Furthermore, habitability is determined by more factors than just liquid water. 

“What we have learned is that the plume contains almost all the basic requirements of life as we know it. While the bioessential element phosphorus has yet to be identified directly, our team discovered evidence for its availability in the ocean beneath the moon’s icy crust.”

Christopher R. Glein

“The quest for extraterrestrial habitability in the solar system has shifted focus, as we now look for the building blocks for life, including organic molecules, ammonia and sulfur-bearing compounds as well as the chemical energy needed to support life,” says Glein.

Data from the Cassini spacecraft indicates that Enceladus’s ocean contains most of the requirements for life. But phosphorus, a vital ingredient for habitability, has avoided detection on the Saturnian moon. 

“Phosphorus presents an interesting case because previous work suggested that it might be scarce in the ocean of Enceladus, which would dim the prospects for life,” he said.

Phosphorus is responsible for many creations on earth, such as DNA and RNA, making it a necessity for all life on our world. This nutrient, in the form of phosphates, is often a limiting factor for biological productivity. 
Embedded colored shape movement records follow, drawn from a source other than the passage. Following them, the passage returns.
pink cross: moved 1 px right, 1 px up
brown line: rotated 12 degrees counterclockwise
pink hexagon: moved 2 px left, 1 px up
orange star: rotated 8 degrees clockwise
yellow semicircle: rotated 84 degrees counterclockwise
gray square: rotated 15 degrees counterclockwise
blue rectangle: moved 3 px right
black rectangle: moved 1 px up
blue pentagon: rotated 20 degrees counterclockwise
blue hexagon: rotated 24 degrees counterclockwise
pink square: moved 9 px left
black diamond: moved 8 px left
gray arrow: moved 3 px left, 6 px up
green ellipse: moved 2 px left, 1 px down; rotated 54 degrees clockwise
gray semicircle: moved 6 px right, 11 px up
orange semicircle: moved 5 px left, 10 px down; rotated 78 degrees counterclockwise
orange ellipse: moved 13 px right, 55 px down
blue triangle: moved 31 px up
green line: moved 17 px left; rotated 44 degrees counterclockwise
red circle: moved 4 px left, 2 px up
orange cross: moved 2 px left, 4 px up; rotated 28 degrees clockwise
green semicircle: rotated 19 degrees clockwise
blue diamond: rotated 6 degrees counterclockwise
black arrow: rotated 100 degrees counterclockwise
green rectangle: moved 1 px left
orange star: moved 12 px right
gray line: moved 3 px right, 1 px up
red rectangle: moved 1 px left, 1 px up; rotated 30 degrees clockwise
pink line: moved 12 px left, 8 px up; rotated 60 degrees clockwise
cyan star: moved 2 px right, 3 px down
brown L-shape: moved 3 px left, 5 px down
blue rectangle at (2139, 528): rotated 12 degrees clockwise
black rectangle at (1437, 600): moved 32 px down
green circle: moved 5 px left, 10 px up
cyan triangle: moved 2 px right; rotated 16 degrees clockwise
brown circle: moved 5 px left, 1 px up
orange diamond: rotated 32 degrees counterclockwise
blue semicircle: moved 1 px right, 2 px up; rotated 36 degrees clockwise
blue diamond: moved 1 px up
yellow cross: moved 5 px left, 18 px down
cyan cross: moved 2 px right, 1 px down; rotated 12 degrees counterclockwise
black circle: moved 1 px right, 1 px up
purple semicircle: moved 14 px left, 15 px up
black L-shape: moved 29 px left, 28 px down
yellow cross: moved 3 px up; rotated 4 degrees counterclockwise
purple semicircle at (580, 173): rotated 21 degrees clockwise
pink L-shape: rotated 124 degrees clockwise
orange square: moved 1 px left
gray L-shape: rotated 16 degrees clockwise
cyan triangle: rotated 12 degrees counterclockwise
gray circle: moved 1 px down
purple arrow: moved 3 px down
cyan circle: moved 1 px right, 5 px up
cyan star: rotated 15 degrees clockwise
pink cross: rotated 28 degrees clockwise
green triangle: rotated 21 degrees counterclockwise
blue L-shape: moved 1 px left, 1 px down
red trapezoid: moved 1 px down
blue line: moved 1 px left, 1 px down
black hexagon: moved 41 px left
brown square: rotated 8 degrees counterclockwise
The team members therefore figured out a way to make this crucial nutrient available in Enceladus’s ocean through the use of geochemical modeling. Based on information collected from Cassini about the moon’s ocean sea-floor system, the team created a model that simulates the geochemistry of phosphorus. 

“The underlying geochemistry has an elegant simplicity that makes the presence of dissolved phosphorus inevitable, reaching levels close to or even higher than those in modern Earth seawater,” Glein says.

“What this means for astrobiology is that we can be more confident than before that the ocean of Enceladus is habitable. We need to get back to Enceladus to see if a habitable ocean is actually inhabited.”